As the story develops, Jason is torn between his better instincts and promoting his own career. In the process, he gets sucked into a dark yet comic spiral of lies and deceit, each step trying to escape the consequences of the one before. And soon discovers that there are bigger and nastier piranhas than him in the sea.

 

What do you think makes a good main character? Which elements are most important?

There’s no formula – I wish there were, it would make my life a lot easier. It’s like finding a partner – you can specify all the traits you want on Tinder but ultimately it comes down to a certain magic: you just want to spend more time with this person.

Some characters in the novel just arrived, fully formed, and were a joy to write: a nice but dim gym instructor; a local politician who is desperate to get re-elected but has no idea of her own; a put-upon detective constable who makes a single bad mistake and is urgently looking for someone to pin it on.

Whereas Jason hid himself from me and had to be slowly teased out.

Having said that, there are some rough guidelines – you want characters who are full of energy and contradictions, facing big dilemmas yet capable of taking action.

Jason finally revealed himself to be a great person to spend time with, which is a good thing as I lived with him for many years.

His heart is in the right place and yet he keeps doing the wrong things. You fear for him and yet in some ways you long for his comeuppance. In all, he turned out to be a wonderful comic hero to write.

 

What is your writing process like? Are you much of a planner? Edit as you go?

In theory, I try to plan, but not too much, and then not edit until I have a full draft. But each book tells you what it needs. It’s like sailing single-handed across the Atlantic – you start off with the best of intentions and by the end you’re clinging onto a spar, soaked to the skin and searching the horizon for dry land.

 

Are you working on anything at the moment that you can tell us about?

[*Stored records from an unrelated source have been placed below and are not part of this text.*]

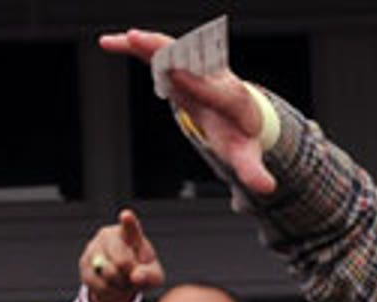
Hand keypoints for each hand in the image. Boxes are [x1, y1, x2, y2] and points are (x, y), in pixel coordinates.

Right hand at [80, 209, 164, 301]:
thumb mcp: (153, 276)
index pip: (130, 227)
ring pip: (108, 273)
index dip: (128, 222)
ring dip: (119, 284)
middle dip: (130, 275)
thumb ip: (150, 275)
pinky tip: (112, 285)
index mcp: (130, 234)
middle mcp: (109, 235)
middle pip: (121, 260)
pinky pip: (97, 283)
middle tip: (134, 277)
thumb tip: (136, 277)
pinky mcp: (83, 262)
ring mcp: (94, 247)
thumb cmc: (141, 272)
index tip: (127, 215)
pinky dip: (108, 290)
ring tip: (123, 281)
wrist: (120, 282)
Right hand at [98, 29, 273, 193]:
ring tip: (128, 38)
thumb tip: (267, 188)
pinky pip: (156, 51)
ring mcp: (195, 67)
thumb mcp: (245, 155)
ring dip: (152, 43)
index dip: (197, 82)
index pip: (216, 90)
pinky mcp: (179, 64)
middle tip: (151, 43)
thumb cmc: (239, 135)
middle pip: (194, 61)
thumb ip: (253, 170)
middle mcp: (215, 77)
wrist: (240, 113)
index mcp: (232, 99)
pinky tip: (109, 42)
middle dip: (174, 52)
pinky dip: (134, 47)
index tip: (177, 74)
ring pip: (173, 50)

I’ve just sent my editor a zillionth draft of a more serious psychological crime story.

 

Which three books could you not live without and why?

More like three hundred, but currently my top three would be Scoop, Catch 22 and Bonfire of the Vanities.

• Scoop for Evelyn Waugh’s brilliant depiction of the values and contradictions of the newspaper business;
• Catch 22 because every line that Joseph Heller writes both makes you laugh and pins some human hypocrisy like a butterfly on a pin;
• and Bonfire for Tom Wolfe’s ageless and constantly funny depiction of the hubris that led to the social and economic car crash we’re living through today.